> [WHAT YOU WILL DO]
Start at the line below containing "Telugu Shaadi" and stop at the line containing "Wine & food". Repeat every line of that stretch exactly, and nothing outside it.

[TASK MATERIAL]

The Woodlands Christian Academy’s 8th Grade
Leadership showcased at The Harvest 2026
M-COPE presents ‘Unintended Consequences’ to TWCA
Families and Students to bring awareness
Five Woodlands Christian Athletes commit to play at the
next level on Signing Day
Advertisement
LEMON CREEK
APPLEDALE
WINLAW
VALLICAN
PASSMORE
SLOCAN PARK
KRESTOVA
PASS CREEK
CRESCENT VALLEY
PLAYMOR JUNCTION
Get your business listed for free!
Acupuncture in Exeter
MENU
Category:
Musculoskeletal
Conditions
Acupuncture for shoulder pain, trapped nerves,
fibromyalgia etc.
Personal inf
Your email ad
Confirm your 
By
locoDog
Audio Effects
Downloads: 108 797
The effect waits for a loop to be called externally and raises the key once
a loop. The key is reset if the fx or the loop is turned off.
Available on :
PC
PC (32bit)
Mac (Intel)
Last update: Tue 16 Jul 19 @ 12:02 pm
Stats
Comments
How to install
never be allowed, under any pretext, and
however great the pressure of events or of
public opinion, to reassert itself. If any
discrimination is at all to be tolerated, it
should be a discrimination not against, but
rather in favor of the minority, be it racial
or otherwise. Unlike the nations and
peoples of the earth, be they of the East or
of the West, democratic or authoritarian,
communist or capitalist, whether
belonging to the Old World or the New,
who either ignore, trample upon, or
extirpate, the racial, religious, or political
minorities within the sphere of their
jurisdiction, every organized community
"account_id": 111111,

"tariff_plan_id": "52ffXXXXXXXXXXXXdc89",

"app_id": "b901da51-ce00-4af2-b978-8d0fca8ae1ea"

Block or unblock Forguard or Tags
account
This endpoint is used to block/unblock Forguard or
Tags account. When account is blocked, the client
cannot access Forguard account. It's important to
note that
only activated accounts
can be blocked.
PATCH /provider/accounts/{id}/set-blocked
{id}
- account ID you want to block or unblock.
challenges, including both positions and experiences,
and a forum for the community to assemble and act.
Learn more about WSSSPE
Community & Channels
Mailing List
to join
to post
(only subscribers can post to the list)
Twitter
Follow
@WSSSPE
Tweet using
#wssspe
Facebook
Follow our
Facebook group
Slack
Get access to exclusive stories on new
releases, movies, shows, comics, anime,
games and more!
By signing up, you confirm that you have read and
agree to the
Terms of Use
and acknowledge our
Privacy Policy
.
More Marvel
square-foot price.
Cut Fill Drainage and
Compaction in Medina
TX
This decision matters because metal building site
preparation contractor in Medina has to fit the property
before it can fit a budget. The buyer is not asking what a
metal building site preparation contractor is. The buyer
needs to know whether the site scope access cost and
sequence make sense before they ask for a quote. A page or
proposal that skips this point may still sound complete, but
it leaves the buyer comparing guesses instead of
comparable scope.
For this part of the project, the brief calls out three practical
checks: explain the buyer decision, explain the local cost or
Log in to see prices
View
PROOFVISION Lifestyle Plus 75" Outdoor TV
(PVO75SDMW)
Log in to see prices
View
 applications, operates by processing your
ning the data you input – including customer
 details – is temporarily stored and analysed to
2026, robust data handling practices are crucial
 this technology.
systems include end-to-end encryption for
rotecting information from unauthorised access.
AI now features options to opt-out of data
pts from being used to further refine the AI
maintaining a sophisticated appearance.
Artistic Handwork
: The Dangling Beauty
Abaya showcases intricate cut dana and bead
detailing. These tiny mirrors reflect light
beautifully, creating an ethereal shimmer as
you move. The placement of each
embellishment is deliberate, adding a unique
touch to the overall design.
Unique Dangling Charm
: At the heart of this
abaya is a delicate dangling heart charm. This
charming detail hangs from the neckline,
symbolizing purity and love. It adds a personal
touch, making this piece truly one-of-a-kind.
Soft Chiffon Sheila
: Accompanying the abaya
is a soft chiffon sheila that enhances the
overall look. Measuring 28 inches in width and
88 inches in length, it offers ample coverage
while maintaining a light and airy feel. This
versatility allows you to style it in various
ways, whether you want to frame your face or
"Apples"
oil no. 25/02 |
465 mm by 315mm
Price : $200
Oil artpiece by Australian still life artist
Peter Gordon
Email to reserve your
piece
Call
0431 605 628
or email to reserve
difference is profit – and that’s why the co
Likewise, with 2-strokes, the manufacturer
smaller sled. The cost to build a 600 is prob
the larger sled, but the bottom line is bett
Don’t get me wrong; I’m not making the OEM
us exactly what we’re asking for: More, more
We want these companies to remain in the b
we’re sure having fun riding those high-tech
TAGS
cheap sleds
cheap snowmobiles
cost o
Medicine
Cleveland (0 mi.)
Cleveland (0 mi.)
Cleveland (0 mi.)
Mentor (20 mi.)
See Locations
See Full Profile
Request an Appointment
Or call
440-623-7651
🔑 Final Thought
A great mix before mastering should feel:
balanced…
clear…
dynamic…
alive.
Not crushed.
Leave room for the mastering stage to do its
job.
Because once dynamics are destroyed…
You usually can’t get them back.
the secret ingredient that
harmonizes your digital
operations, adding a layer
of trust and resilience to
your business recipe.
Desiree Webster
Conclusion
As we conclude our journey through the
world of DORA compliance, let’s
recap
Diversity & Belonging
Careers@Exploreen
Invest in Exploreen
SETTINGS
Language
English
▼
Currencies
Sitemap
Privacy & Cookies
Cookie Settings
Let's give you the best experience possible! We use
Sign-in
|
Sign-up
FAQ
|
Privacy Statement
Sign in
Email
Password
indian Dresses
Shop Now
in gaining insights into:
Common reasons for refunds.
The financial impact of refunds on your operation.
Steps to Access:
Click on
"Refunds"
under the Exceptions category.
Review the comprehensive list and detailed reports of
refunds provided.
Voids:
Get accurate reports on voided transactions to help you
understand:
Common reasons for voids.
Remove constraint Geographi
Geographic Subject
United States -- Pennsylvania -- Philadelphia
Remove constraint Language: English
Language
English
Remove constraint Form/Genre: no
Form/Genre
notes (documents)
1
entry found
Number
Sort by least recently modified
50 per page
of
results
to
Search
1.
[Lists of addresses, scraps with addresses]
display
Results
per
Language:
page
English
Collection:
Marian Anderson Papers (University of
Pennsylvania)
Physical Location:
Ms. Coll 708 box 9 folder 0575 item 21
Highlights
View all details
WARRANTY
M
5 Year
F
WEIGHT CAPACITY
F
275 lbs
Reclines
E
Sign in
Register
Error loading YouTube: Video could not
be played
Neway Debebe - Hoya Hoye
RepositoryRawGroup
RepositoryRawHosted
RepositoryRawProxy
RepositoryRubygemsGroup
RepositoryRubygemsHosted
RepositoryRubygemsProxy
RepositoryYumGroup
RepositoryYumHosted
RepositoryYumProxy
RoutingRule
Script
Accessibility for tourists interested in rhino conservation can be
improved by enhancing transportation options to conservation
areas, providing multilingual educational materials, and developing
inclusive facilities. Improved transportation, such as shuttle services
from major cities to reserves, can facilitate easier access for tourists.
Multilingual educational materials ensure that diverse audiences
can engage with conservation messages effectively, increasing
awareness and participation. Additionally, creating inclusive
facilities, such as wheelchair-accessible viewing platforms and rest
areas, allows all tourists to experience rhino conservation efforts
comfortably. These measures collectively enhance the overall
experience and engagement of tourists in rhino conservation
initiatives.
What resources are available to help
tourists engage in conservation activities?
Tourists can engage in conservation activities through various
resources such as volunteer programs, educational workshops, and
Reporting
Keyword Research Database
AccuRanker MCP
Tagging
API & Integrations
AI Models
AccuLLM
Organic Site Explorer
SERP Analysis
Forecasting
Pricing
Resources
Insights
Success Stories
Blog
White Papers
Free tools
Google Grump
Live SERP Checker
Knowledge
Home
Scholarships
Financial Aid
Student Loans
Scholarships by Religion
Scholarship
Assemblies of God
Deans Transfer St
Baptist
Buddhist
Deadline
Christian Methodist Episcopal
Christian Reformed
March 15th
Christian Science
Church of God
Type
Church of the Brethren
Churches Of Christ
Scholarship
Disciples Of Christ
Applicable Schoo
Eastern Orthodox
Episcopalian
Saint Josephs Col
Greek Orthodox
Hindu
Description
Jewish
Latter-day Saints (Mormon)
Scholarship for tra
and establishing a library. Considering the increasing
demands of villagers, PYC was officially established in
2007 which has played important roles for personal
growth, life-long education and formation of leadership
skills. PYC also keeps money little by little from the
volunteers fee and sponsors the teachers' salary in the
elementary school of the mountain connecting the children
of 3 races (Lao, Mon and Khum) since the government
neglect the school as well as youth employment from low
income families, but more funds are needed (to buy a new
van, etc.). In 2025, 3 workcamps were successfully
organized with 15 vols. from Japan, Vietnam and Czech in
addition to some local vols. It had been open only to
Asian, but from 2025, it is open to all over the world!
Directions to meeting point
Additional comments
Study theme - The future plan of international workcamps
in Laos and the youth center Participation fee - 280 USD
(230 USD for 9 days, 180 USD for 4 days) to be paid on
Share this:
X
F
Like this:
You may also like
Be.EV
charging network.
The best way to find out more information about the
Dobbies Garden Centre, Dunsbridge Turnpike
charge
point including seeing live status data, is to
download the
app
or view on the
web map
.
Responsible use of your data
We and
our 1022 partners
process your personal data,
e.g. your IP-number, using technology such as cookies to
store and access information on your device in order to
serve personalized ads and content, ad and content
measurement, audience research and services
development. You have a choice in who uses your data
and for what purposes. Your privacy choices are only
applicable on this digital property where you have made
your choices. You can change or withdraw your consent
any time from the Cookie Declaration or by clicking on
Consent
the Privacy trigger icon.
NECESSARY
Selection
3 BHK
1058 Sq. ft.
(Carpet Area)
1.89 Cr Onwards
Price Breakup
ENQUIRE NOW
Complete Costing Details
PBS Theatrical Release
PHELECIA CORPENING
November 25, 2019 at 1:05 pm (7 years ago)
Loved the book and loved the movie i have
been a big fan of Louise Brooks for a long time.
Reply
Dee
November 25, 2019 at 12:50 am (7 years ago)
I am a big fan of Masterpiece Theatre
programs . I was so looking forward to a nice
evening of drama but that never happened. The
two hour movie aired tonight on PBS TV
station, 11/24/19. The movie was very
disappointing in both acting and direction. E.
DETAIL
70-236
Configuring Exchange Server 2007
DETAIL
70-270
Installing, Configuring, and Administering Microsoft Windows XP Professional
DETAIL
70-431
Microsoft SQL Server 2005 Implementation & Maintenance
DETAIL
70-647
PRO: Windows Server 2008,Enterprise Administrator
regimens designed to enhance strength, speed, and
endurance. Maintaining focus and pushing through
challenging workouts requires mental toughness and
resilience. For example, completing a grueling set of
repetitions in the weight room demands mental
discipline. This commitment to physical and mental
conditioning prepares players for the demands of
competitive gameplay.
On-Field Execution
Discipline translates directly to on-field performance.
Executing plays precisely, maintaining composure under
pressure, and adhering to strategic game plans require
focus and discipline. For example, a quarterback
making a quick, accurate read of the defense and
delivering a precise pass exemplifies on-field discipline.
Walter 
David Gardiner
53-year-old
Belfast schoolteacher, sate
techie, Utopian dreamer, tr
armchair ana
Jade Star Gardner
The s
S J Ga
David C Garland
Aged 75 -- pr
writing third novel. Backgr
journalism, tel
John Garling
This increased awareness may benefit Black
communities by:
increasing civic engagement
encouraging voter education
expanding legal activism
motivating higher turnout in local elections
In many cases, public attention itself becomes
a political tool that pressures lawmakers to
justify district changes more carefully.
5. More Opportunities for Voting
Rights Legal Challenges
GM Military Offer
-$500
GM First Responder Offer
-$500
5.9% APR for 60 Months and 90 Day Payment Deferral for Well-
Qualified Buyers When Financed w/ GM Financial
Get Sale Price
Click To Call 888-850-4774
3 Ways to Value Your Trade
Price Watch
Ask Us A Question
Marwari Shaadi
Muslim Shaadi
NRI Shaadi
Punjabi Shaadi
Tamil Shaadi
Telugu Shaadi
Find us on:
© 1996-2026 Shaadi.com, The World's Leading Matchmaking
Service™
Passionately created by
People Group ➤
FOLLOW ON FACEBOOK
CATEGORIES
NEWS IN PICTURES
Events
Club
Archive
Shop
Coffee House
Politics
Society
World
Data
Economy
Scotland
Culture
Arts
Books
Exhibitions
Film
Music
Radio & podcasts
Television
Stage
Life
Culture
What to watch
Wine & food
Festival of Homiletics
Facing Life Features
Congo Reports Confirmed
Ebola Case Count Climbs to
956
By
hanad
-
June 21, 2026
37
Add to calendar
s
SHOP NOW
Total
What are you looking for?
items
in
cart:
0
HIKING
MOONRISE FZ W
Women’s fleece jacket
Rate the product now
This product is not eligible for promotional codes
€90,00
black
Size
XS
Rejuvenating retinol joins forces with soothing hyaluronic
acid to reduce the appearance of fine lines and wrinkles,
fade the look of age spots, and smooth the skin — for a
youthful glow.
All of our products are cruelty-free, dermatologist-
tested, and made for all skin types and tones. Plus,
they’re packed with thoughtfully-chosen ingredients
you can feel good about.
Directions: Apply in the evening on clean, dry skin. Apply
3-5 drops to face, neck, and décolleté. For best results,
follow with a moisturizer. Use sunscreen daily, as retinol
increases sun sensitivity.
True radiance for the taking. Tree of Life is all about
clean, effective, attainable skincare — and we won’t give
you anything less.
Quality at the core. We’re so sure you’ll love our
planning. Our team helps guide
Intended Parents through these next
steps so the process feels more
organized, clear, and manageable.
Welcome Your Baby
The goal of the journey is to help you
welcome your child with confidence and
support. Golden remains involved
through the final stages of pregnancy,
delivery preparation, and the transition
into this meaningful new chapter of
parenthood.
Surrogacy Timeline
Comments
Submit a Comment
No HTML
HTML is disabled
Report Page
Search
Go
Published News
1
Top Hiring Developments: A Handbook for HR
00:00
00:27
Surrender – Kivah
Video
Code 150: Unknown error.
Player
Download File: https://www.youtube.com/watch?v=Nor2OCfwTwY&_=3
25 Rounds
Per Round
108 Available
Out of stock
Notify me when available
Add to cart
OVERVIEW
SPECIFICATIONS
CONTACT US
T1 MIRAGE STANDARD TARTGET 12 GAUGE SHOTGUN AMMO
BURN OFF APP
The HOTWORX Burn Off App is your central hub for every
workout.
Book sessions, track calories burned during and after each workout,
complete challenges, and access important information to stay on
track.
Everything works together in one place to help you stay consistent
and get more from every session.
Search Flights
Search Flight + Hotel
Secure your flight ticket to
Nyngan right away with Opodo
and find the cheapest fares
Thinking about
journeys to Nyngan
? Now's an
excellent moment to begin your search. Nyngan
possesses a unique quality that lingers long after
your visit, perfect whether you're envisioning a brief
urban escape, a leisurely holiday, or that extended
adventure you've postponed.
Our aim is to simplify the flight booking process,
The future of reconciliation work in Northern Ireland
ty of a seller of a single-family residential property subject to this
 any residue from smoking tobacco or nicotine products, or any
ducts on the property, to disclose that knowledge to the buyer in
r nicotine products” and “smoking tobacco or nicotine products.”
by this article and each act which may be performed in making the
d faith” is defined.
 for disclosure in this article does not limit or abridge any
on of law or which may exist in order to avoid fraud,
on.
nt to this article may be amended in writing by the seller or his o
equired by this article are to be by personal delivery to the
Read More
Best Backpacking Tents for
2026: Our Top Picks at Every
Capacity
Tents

[/TASK MATERIAL]

> [ANSWER AREA]
Telugu Shaadi
Find us on:
© 1996-2026 Shaadi.com, The World's Leading Matchmaking
Service™
Passionately created by
People Group ➤
FOLLOW ON FACEBOOK
CATEGORIES
NEWS IN PICTURES
Events
Club
Archive
Shop
Coffee House
Politics
Society
World
Data
Economy
Scotland
Culture
Arts
Books
Exhibitions
Film
Music
Radio & podcasts
Television
Stage
Life
Culture
What to watch
Wine & food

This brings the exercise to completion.